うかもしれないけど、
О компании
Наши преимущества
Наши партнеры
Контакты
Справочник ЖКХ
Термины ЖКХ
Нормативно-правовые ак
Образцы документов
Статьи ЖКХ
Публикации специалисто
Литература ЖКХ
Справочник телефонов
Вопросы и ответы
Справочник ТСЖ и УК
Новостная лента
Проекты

» **REQUIRED ACTION**
Reproduce every line of the material above exactly.

» **ANSWER SECTION**
うかもしれないけど、
О компании
Наши преимущества
Наши партнеры
Контакты
Справочник ЖКХ
Термины ЖКХ
Нормативно-правовые ак
Образцы документов
Статьи ЖКХ
Публикации специалисто
Литература ЖКХ
Справочник телефонов
Вопросы и ответы
Справочник ТСЖ и УК
Новостная лента
Проекты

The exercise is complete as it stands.